Document section
══════

Though the love between (opposite-gendered) siblings is emphasized in the Grimms’ collection as a whole, as well as in their three versions of “The Maiden Who Seeks Her Brothers,” there is also ambivalence. As fundamentally human emotions, love and hate are sometimes transformations of each other, as misplaced projection or intensified identification.11 Thus Holbek’s and El-Shamy’s seemingly opposing interpretations of brother-sister tales can be reconciled, since each set of tales, in their cultural context, grapples with the question of how brother-sister relations should be. The Grimms’ tales veer more toward sibling fidelity, but there is a marked ambivalence in “The Twelve Brothers” in particular. When the sister sets out to find her twelve brothers, she encounters the youngest one first, who is overjoyed to see her. However, he tells her that the brothers vowed “that any maiden who came our way would have to die, for we had to leave our kingdom on account of a girl” (Zipes 2002b, 33). The youngest brother tricks the older brothers into agreeing not to kill the next girl they meet, after which the older brothers warmly welcome their sister into their midst. The initial hostility of the brothers toward their sister, though narratively constructed and transformed, could also represent the Grimms’ ambivalent feelings about their family: as a family that frequently suffered hardship and poverty, there must have been some strain in supporting all of their siblings. As eldest, Jacob in particular bore many of the responsibilities. Zipes notes, “It was never easy for Jacob to be both brother and father to his siblings—especially after the death of their mother, when they barely had enough money to clothe and feed themselves” (9). Including and revising brother-sister tales may thus have been a way for the Grimms to navigate their own complicated feelings toward their many siblings by achieving a narrative resolution for an initial situation fraught with resentment.
The message of sibling fidelity also upholds social norms in a patriarchal, patrilocal society, for brothers and sisters would not be competing for the same resources. In contrast, many of the Grimms’ tales (and fairy tales in general) feature competition between women for resources, a struggle that ultimately disempowers women. Maria Tatar comments on the heroines in the Grimms’ collection who, lowly by day, beautify themselves at night in dresses “that arouse the admiration of a prince and that drive rival princesses into jealous rages” (1987, 118). Classical texts of ATU 510A (“Cinderella”) in particular tend to present women competing for eligible men, portrayals that have drawn attention from feminist critics (Haase 2004a, 16, 20). Kay Stone’s reception-based research on gender roles in fairy tales reveals that readers are aware of the competition between women featured in the tales, “a competition our society seems to accept as natural” (1986, 137).

══════

Exercise data
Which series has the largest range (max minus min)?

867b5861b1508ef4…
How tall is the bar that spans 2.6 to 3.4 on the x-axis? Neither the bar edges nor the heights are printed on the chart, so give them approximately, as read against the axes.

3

══════

What you need to do
a. In the passage on brother-sister tales, what vow does the youngest brother say the twelve brothers had made?
b. Continue the passage on brother-sister tales from the point where it ends.
The data that precede this point bear no relation to the passage on brother-sister tales.

Results in order
a. They vowed that any maiden who came their way would have to die, because they had to leave their kingdom on account of a girl.

b.
Inasmuch as “The Maiden Who Seeks Her Brothers” depicts a woman leaving her birthplace and getting married, it upholds the patriarchal mandate that anthropologist Gayle Rubin (1975) identified as “the traffic in women.” According to Rubin’s theory, men cement their homosocial bonds by exchanging women as wives, essentially as commodities. Yet in each of the versions of this tale type in the Grimms, the sister continues to live with her brothers at the tale’s conclusion. The brothers do not necessarily take wives of their own, which in two versions leads to an odd arrangement where the brothers live with their sister and her husband. The nuclear family is replicated, but with the addition of the bachelor brothers, thus altering the original family that was present at the opening of the tale. This familial constellation, which may have been recognizable to the extended family structures of nineteenth-century Germany, nonetheless does not conform to heteronormative ideas of the ideal nuclear family.12 Instead, it parallels the extraordinary image of the littlest brother in the third tale left with a wing instead of an arm because his disenchantment was incomplete—a compelling icon of fantasy penetrating reality, demanding to be made livable. The brothers form a queer appendage when added to the family unit of the heterosexual couple plus their children, and the visibly liminal status of the winged littlest brother highlights the oddness of the brothers’ inclusion
This third tale, “The Six Swans,” is more specifically woman centered and queer than the other two, as it begins with female desire (the witch ensnaring the father/king to be her daughter’s husband) and female inventiveness (the father/king’s new wife sewing and then enchanting shirts to turn the king’s sons into swans).13 The sister then defies the father/king’s authority by refusing to come with him, where the new wife is ostensibly waiting to dispose of the remainder of the unwelcome offspring. The sister wanders until she finds her brothers and undertakes to free them by remaining silent for six years while sewing them six shirts from asters. Her efforts are nearly thwarted by her new husband’s mother, who steals her children and attempts to frame her for murder. It is notable that the women in this tale who are the most active—the witch, the witch’s daughter who becomes stepmother to the siblings, and the old woman who is mother to the sister’s husband—are the most villainous. The sister, in contrast, turns her agency inward, acting on herself in order to remain silent and productive. Her agency, the most positively portrayed female agency in this tale, is thus queer in the sense that it resists and unsettles; it acts while negating action, it endures while refusing to respond to life-threatening conditions. That agency should be complex and contradictory makes sense, for, according to Butler, “If I have any agency, it is opened up by the fact that I am constituted by a social world I never chose. That my agency is riven with paradox does not mean it is impossible. It means only that paradox is the condition of its possibility” (2004, 3). The sister’s agency, so quiet as to be almost unnoticeable, is nevertheless not congruent with being silenced.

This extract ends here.